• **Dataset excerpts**
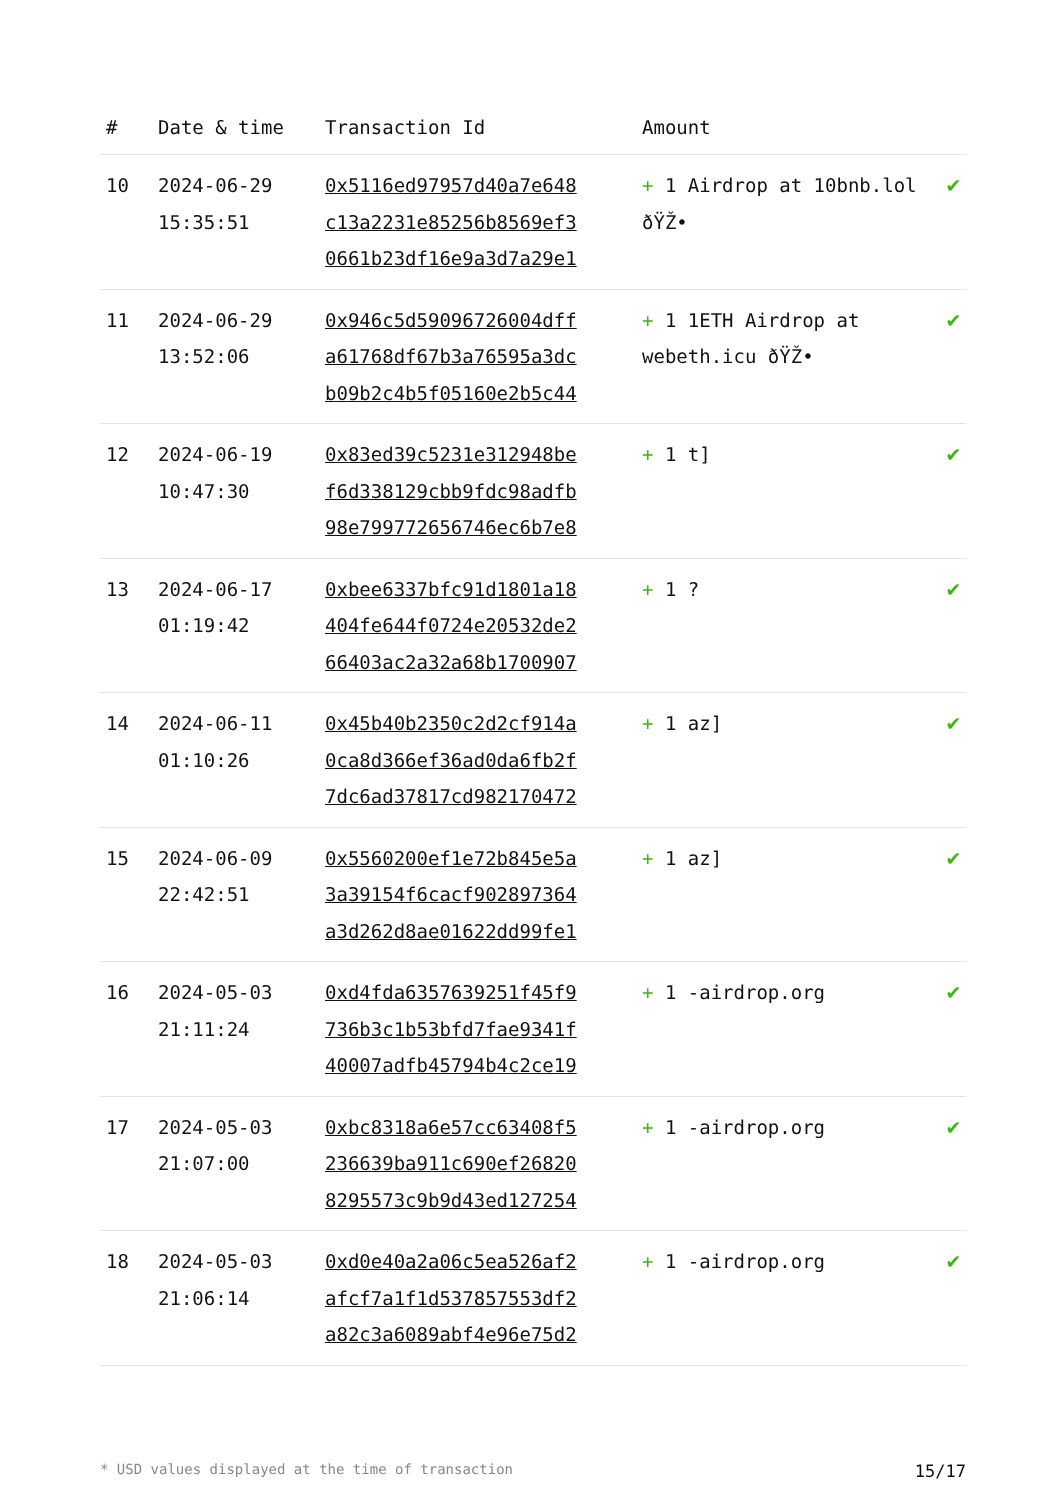| # | Date & time | Transaction Id | Amount | |
| --- | --- | --- | --- | --- |
| 10 | 2024-06-29 15:35:51 | 0x5116ed97957d40a7e648 c13a2231e85256b8569ef3 0661b23df16e9a3d7a29e1 | + 1 Airdrop at 10bnb.lol ðŸŽ• | ✔ |
| 11 | 2024-06-29 13:52:06 | 0x946c5d59096726004dff a61768df67b3a76595a3dc b09b2c4b5f05160e2b5c44 | + 1 1ETH Airdrop at webeth.icu ðŸŽ• | ✔ |
| 12 | 2024-06-19 10:47:30 | 0x83ed39c5231e312948be f6d338129cbb9fdc98adfb 98e799772656746ec6b7e8 | + 1 t] | ✔ |
| 13 | 2024-06-17 01:19:42 | 0xbee6337bfc91d1801a18 404fe644f0724e20532de2 66403ac2a32a68b1700907 | + 1 ? | ✔ |
| 14 | 2024-06-11 01:10:26 | 0x45b40b2350c2d2cf914a 0ca8d366ef36ad0da6fb2f 7dc6ad37817cd982170472 | + 1 az] | ✔ |
| 15 | 2024-06-09 22:42:51 | 0x5560200ef1e72b845e5a 3a39154f6cacf902897364 a3d262d8ae01622dd99fe1 | + 1 az] | ✔ |
| 16 | 2024-05-03 21:11:24 | 0xd4fda6357639251f45f9 736b3c1b53bfd7fae9341f 40007adfb45794b4c2ce19 | + 1 -airdrop.org | ✔ |
| 17 | 2024-05-03 21:07:00 | 0xbc8318a6e57cc63408f5 236639ba911c690ef26820 8295573c9b9d43ed127254 | + 1 -airdrop.org | ✔ |
| 18 | 2024-05-03 21:06:14 | 0xd0e40a2a06c5ea526af2 afcf7a1f1d537857553df2 a82c3a6089abf4e96e75d2 | + 1 -airdrop.org | ✔ |
* USD values displayed at the time of transaction 15/17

• **ACTIVITY**
Output all the records above again exactly, with the pictures dropped.

• **RESPONSE TO THE TASK**
| # | Date & time | Transaction Id | Amount | |
| --- | --- | --- | --- | --- |
| 10 | 2024-06-29 15:35:51 | 0x5116ed97957d40a7e648 c13a2231e85256b8569ef3 0661b23df16e9a3d7a29e1 | + 1 Airdrop at 10bnb.lol ðŸŽ• | ✔ |
| 11 | 2024-06-29 13:52:06 | 0x946c5d59096726004dff a61768df67b3a76595a3dc b09b2c4b5f05160e2b5c44 | + 1 1ETH Airdrop at webeth.icu ðŸŽ• | ✔ |
| 12 | 2024-06-19 10:47:30 | 0x83ed39c5231e312948be f6d338129cbb9fdc98adfb 98e799772656746ec6b7e8 | + 1 t] | ✔ |
| 13 | 2024-06-17 01:19:42 | 0xbee6337bfc91d1801a18 404fe644f0724e20532de2 66403ac2a32a68b1700907 | + 1 ? | ✔ |
| 14 | 2024-06-11 01:10:26 | 0x45b40b2350c2d2cf914a 0ca8d366ef36ad0da6fb2f 7dc6ad37817cd982170472 | + 1 az] | ✔ |
| 15 | 2024-06-09 22:42:51 | 0x5560200ef1e72b845e5a 3a39154f6cacf902897364 a3d262d8ae01622dd99fe1 | + 1 az] | ✔ |
| 16 | 2024-05-03 21:11:24 | 0xd4fda6357639251f45f9 736b3c1b53bfd7fae9341f 40007adfb45794b4c2ce19 | + 1 -airdrop.org | ✔ |
| 17 | 2024-05-03 21:07:00 | 0xbc8318a6e57cc63408f5 236639ba911c690ef26820 8295573c9b9d43ed127254 | + 1 -airdrop.org | ✔ |
| 18 | 2024-05-03 21:06:14 | 0xd0e40a2a06c5ea526af2 afcf7a1f1d537857553df2 a82c3a6089abf4e96e75d2 | + 1 -airdrop.org | ✔ |
* USD values displayed at the time of transaction 15/17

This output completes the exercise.